[WHAT THE EXERCISE ASKS] From the records below, pull each line that has "right".

--- START ---

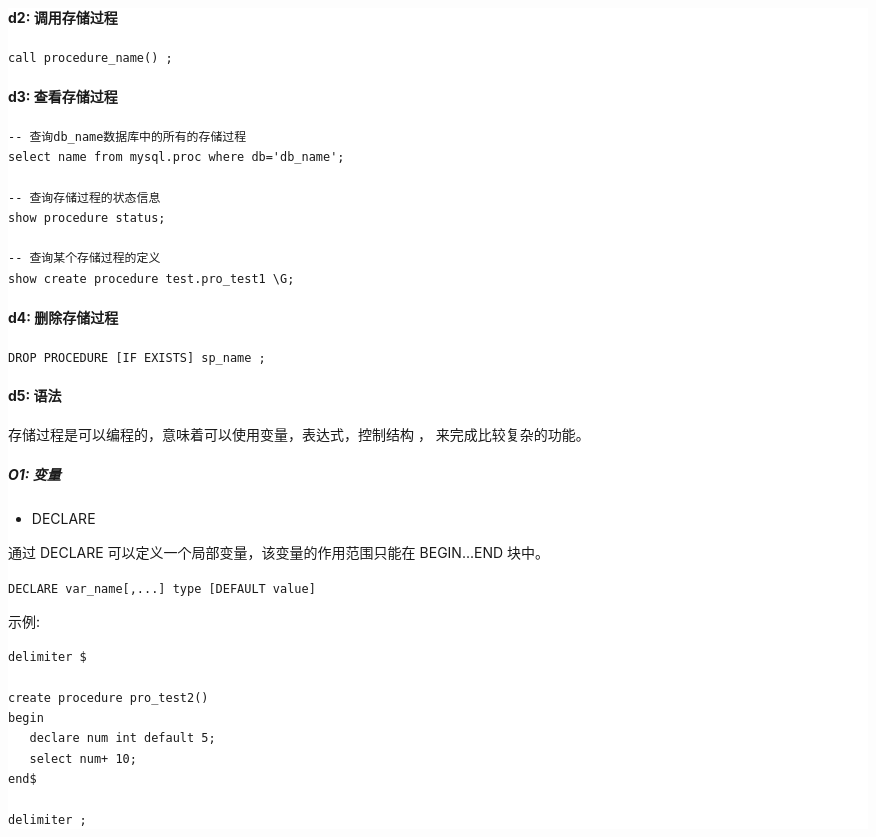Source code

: 

#### d2: 调用存储过程

```mysql
call procedure_name() ;
```



#### d3: 查看存储过程

```mysql
-- 查询db_name数据库中的所有的存储过程
select name from mysql.proc where db='db_name';

-- 查询存储过程的状态信息 
show procedure status;

-- 查询某个存储过程的定义
show create procedure test.pro_test1 \G;

```



#### d4: 删除存储过程

```mysql
DROP PROCEDURE [IF EXISTS] sp_name ;
```



#### d5: 语法

存储过程是可以编程的，意味着可以使用变量，表达式，控制结构 ， 来完成比较复杂的功能。

##### O1: 变量

- DECLARE

通过 DECLARE 可以定义一个局部变量，该变量的作用范围只能在 BEGIN...END 块中。

```mysql
DECLARE var_name[,...] type [DEFAULT value]
```

示例:

```mysql
delimiter $

create procedure pro_test2()
begin
   declare num int default 5;
   select num+ 10;
end$

delimiter ;
```
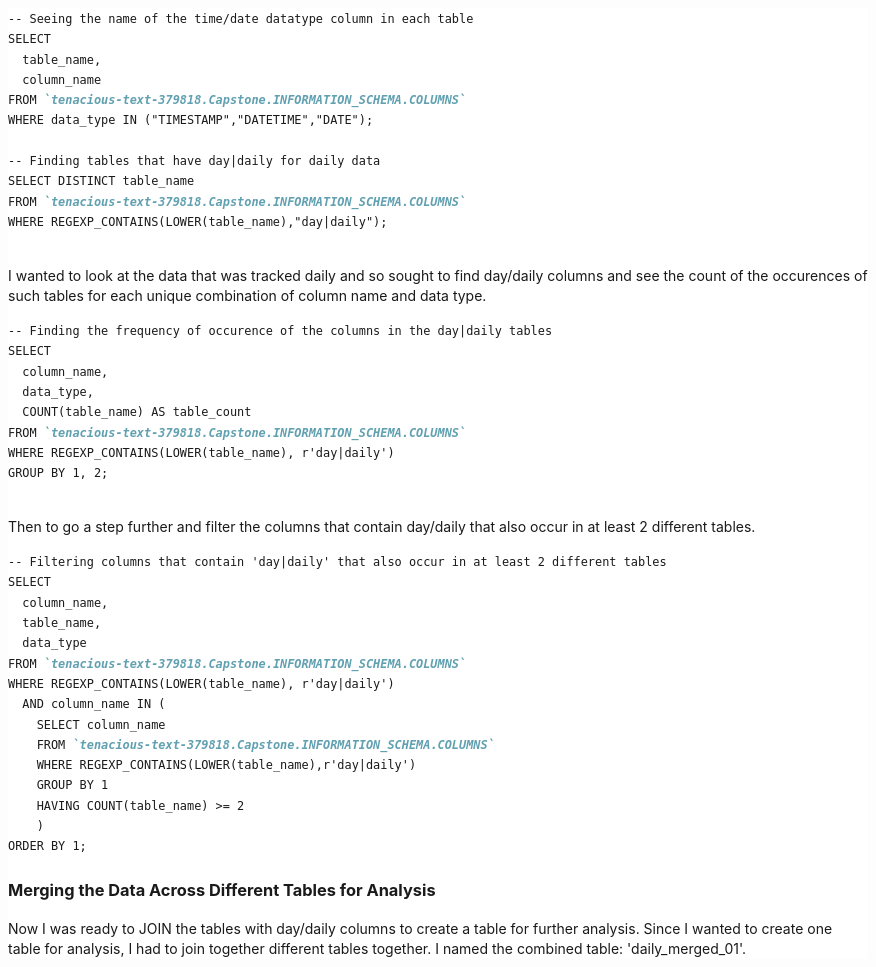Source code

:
 ```markdown
-- Seeing the name of the time/date datatype column in each table
SELECT
  table_name,
  column_name
FROM `tenacious-text-379818.Capstone.INFORMATION_SCHEMA.COLUMNS`
WHERE data_type IN ("TIMESTAMP","DATETIME","DATE");

-- Finding tables that have day|daily for daily data
SELECT DISTINCT table_name
FROM `tenacious-text-379818.Capstone.INFORMATION_SCHEMA.COLUMNS`
WHERE REGEXP_CONTAINS(LOWER(table_name),"day|daily");
```

<br>
I wanted to look at the data that was tracked daily and so sought to find day/daily columns and see the count of the occurences of such tables for each unique combination of column name and data type.

```markdown
-- Finding the frequency of occurence of the columns in the day|daily tables
SELECT 
  column_name, 
  data_type,
  COUNT(table_name) AS table_count
FROM `tenacious-text-379818.Capstone.INFORMATION_SCHEMA.COLUMNS`
WHERE REGEXP_CONTAINS(LOWER(table_name), r'day|daily')
GROUP BY 1, 2;
```
<br>
Then to go a step further and filter the columns that contain day/daily that also occur in at least 2 different tables.

```markdown
-- Filtering columns that contain 'day|daily' that also occur in at least 2 different tables
SELECT
  column_name,
  table_name,
  data_type
FROM `tenacious-text-379818.Capstone.INFORMATION_SCHEMA.COLUMNS`
WHERE REGEXP_CONTAINS(LOWER(table_name), r'day|daily')
  AND column_name IN (
    SELECT column_name
    FROM `tenacious-text-379818.Capstone.INFORMATION_SCHEMA.COLUMNS`
    WHERE REGEXP_CONTAINS(LOWER(table_name),r'day|daily')
    GROUP BY 1
    HAVING COUNT(table_name) >= 2
    )
ORDER BY 1;
```
### Merging the Data Across Different Tables for Analysis
Now I was ready to JOIN the tables with day/daily columns to create a table for further analysis. Since I wanted to create one table for analysis, I had to join together different tables together. I named the combined table: 'daily_merged_01'.
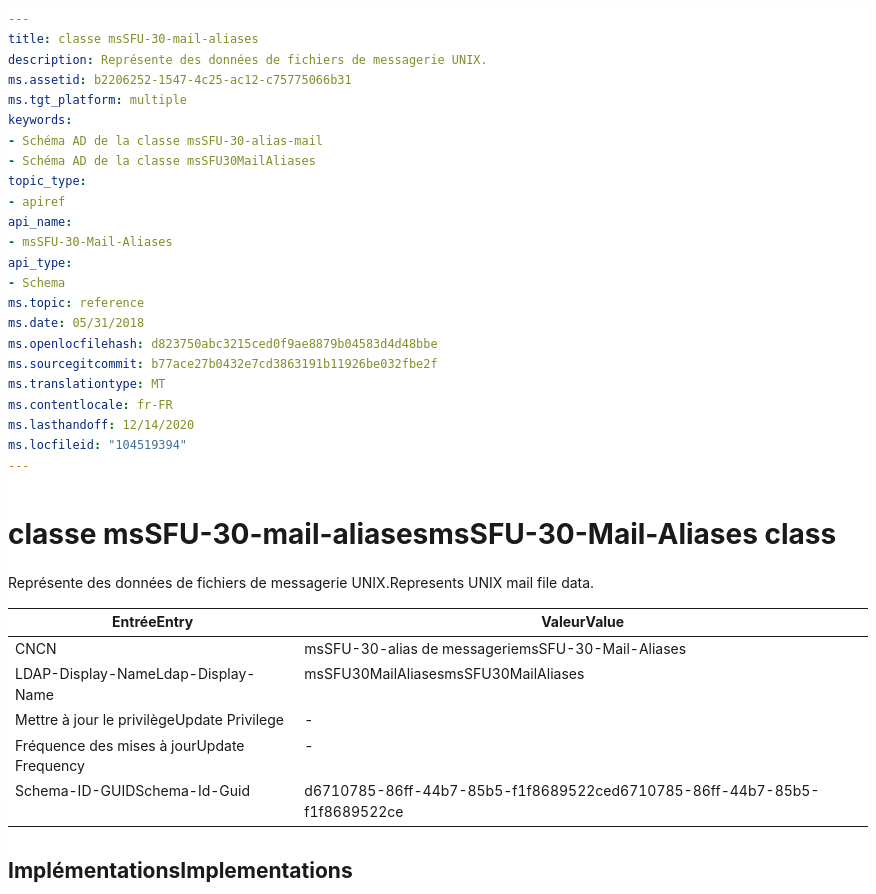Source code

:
```yaml
---
title: classe msSFU-30-mail-aliases
description: Représente des données de fichiers de messagerie UNIX.
ms.assetid: b2206252-1547-4c25-ac12-c75775066b31
ms.tgt_platform: multiple
keywords:
- Schéma AD de la classe msSFU-30-alias-mail
- Schéma AD de la classe msSFU30MailAliases
topic_type:
- apiref
api_name:
- msSFU-30-Mail-Aliases
api_type:
- Schema
ms.topic: reference
ms.date: 05/31/2018
ms.openlocfilehash: d823750abc3215ced0f9ae8879b04583d4d48bbe
ms.sourcegitcommit: b77ace27b0432e7cd3863191b11926be032fbe2f
ms.translationtype: MT
ms.contentlocale: fr-FR
ms.lasthandoff: 12/14/2020
ms.locfileid: "104519394"
---
```

# <a name="mssfu-30-mail-aliases-class"></a><span data-ttu-id="e6311-105">classe msSFU-30-mail-aliases</span><span class="sxs-lookup"><span data-stu-id="e6311-105">msSFU-30-Mail-Aliases class</span></span>

<span data-ttu-id="e6311-106">Représente des données de fichiers de messagerie UNIX.</span><span class="sxs-lookup"><span data-stu-id="e6311-106">Represents UNIX mail file data.</span></span>



| <span data-ttu-id="e6311-107">Entrée</span><span class="sxs-lookup"><span data-stu-id="e6311-107">Entry</span></span> | <span data-ttu-id="e6311-108">Valeur</span><span class="sxs-lookup"><span data-stu-id="e6311-108">Value</span></span> |
|-------------------|--------------------------------------|
| <span data-ttu-id="e6311-109">CN</span><span class="sxs-lookup"><span data-stu-id="e6311-109">CN</span></span>                | <span data-ttu-id="e6311-110">msSFU-30-alias de messagerie</span><span class="sxs-lookup"><span data-stu-id="e6311-110">msSFU-30-Mail-Aliases</span></span>                |
| <span data-ttu-id="e6311-111">LDAP-Display-Name</span><span class="sxs-lookup"><span data-stu-id="e6311-111">Ldap-Display-Name</span></span> | <span data-ttu-id="e6311-112">msSFU30MailAliases</span><span class="sxs-lookup"><span data-stu-id="e6311-112">msSFU30MailAliases</span></span>                   |
| <span data-ttu-id="e6311-113">Mettre à jour le privilège</span><span class="sxs-lookup"><span data-stu-id="e6311-113">Update Privilege</span></span>  | \-                                   |
| <span data-ttu-id="e6311-114">Fréquence des mises à jour</span><span class="sxs-lookup"><span data-stu-id="e6311-114">Update Frequency</span></span>  | \-                                   |
| <span data-ttu-id="e6311-115">Schema-ID-GUID</span><span class="sxs-lookup"><span data-stu-id="e6311-115">Schema-Id-Guid</span></span>    | <span data-ttu-id="e6311-116">d6710785-86ff-44b7-85b5-f1f8689522ce</span><span class="sxs-lookup"><span data-stu-id="e6311-116">d6710785-86ff-44b7-85b5-f1f8689522ce</span></span> |



## <a name="implementations"></a><span data-ttu-id="e6311-117">Implémentations</span><span class="sxs-lookup"><span data-stu-id="e6311-117">Implementations</span></span>
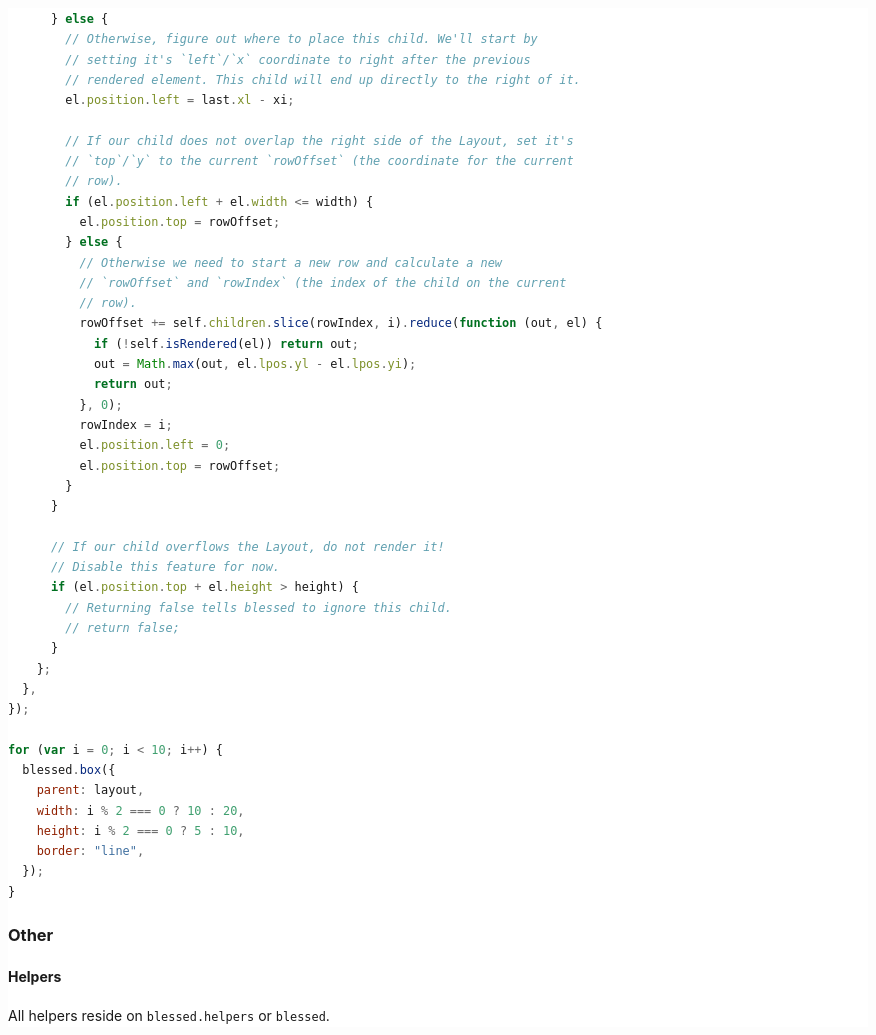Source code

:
 ```js
      } else {
        // Otherwise, figure out where to place this child. We'll start by
        // setting it's `left`/`x` coordinate to right after the previous
        // rendered element. This child will end up directly to the right of it.
        el.position.left = last.xl - xi;

        // If our child does not overlap the right side of the Layout, set it's
        // `top`/`y` to the current `rowOffset` (the coordinate for the current
        // row).
        if (el.position.left + el.width <= width) {
          el.position.top = rowOffset;
        } else {
          // Otherwise we need to start a new row and calculate a new
          // `rowOffset` and `rowIndex` (the index of the child on the current
          // row).
          rowOffset += self.children.slice(rowIndex, i).reduce(function (out, el) {
            if (!self.isRendered(el)) return out;
            out = Math.max(out, el.lpos.yl - el.lpos.yi);
            return out;
          }, 0);
          rowIndex = i;
          el.position.left = 0;
          el.position.top = rowOffset;
        }
      }

      // If our child overflows the Layout, do not render it!
      // Disable this feature for now.
      if (el.position.top + el.height > height) {
        // Returning false tells blessed to ignore this child.
        // return false;
      }
    };
  },
});

for (var i = 0; i < 10; i++) {
  blessed.box({
    parent: layout,
    width: i % 2 === 0 ? 10 : 20,
    height: i % 2 === 0 ? 5 : 10,
    border: "line",
  });
}
```

### Other

#### Helpers

All helpers reside on `blessed.helpers` or `blessed`.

--- END ---

[RESPONSE AREA]
        // setting it's `left`/`x` coordinate to right after the previous
        // rendered element. This child will end up directly to the right of it.
        // If our child does not overlap the right side of the Layout, set it's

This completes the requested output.